Top of Supplied material

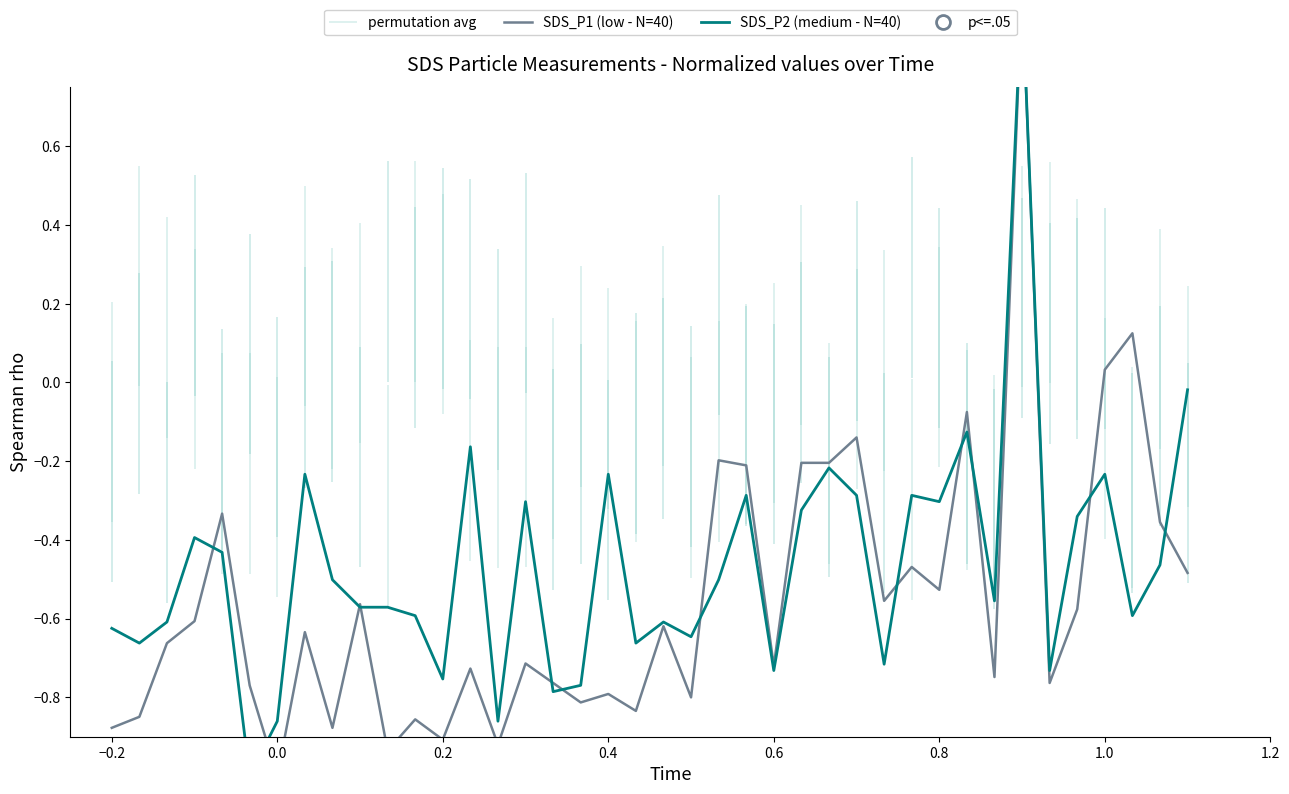

How many intersections are there between SDS_P2 (medium - N=40) and SDS_P1 (low - N=40)?

12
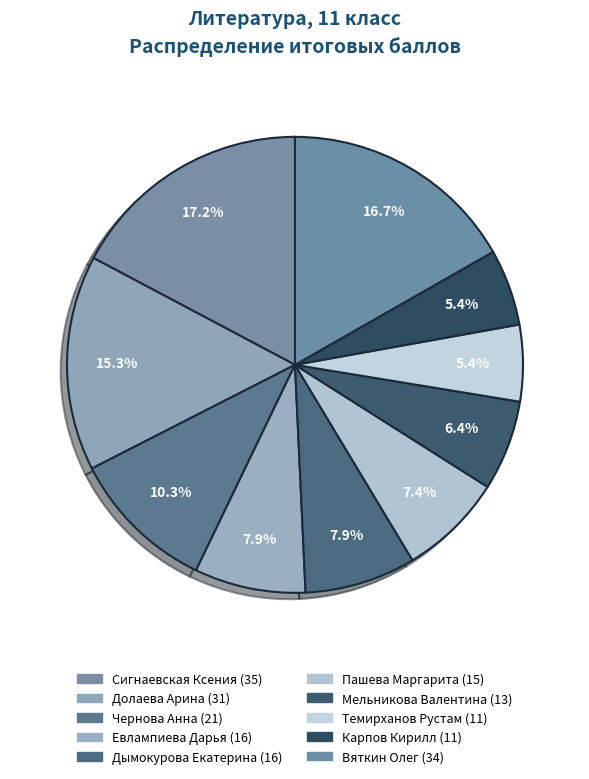

Which has a higher value, Вяткин Олег or Чернова Анна?

Вяткин Олег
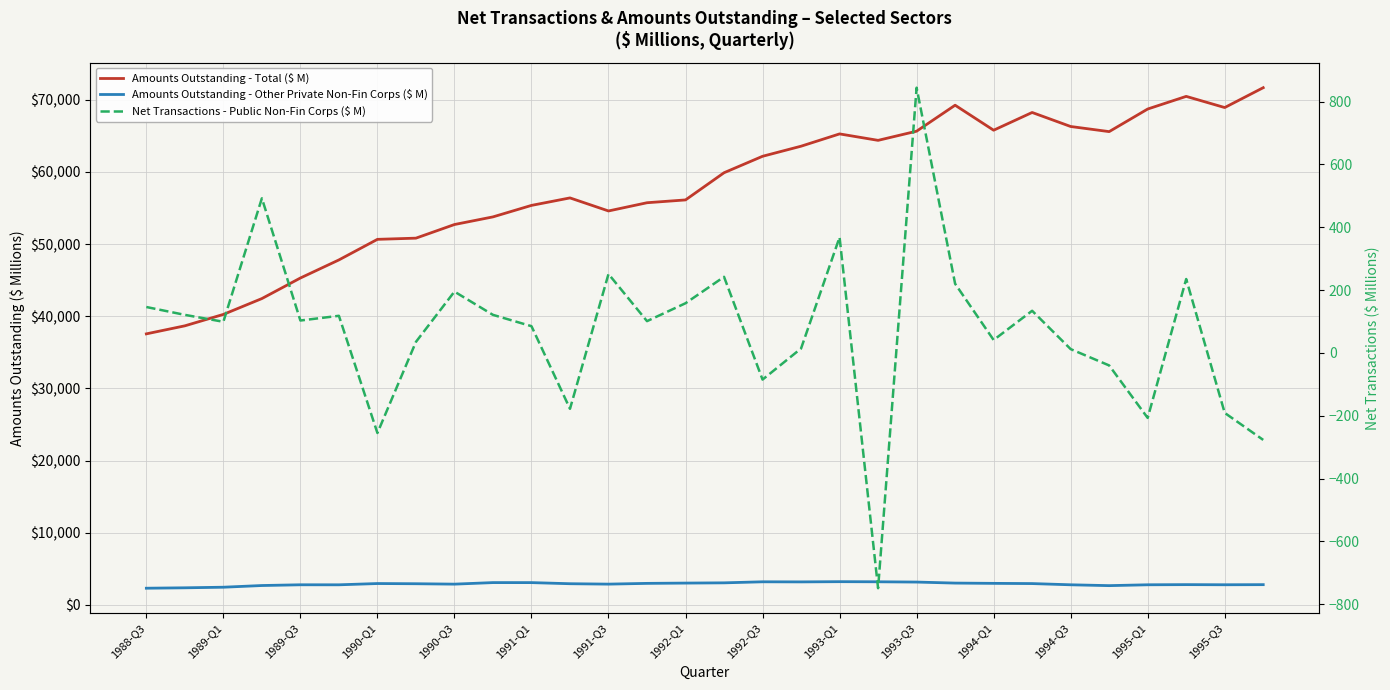

How many lines are shown in the chart?

3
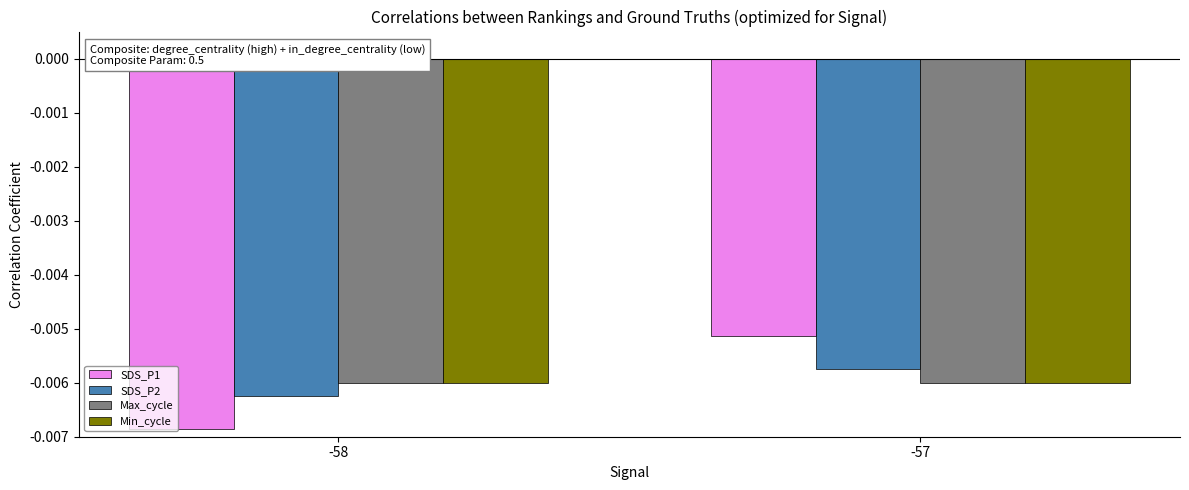

How many bars are there in each group?

4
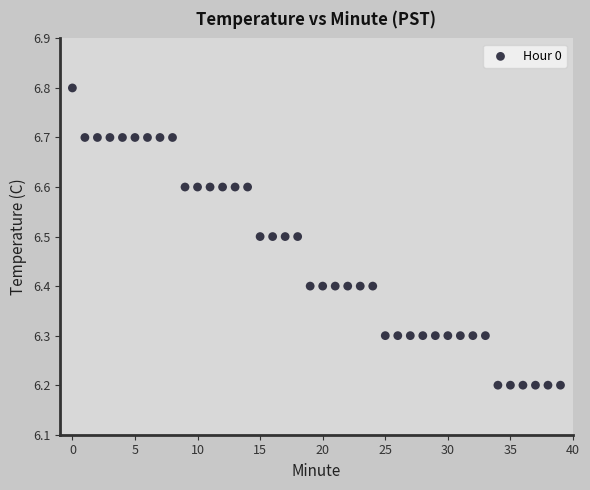

What is the range of Y values (max minus min)?

0.6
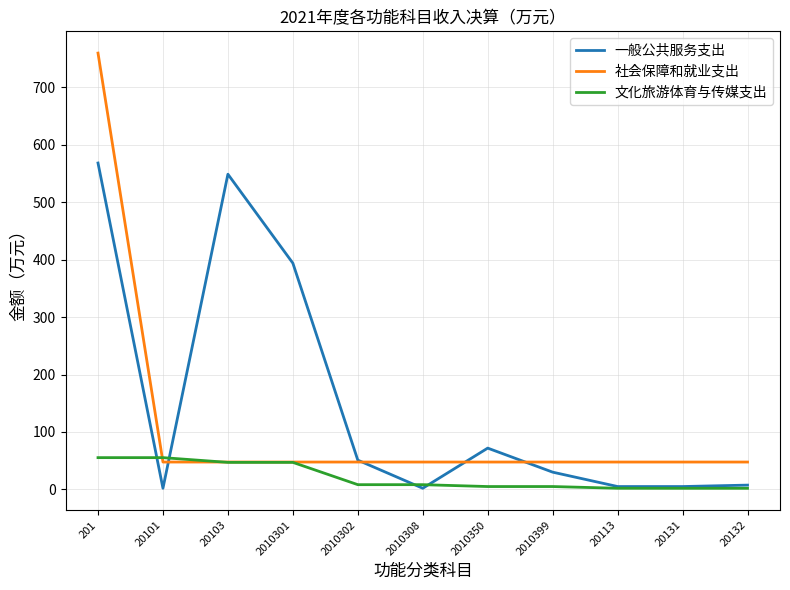

The value of 社会保障和就业支出 at 2010301 is 77.7. True or false?

False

Bottom of Supplied material

Activity: Can you retype every item above word for word, with the pictures left out?

Task solution:
How many intersections are there between SDS_P2 (medium - N=40) and SDS_P1 (low - N=40)?

12

Which has a higher value, Вяткин Олег or Чернова Анна?

Вяткин Олег

How many lines are shown in the chart?

3

How many bars are there in each group?

4

What is the range of Y values (max minus min)?

0.6

The value of 社会保障和就业支出 at 2010301 is 77.7. True or false?

False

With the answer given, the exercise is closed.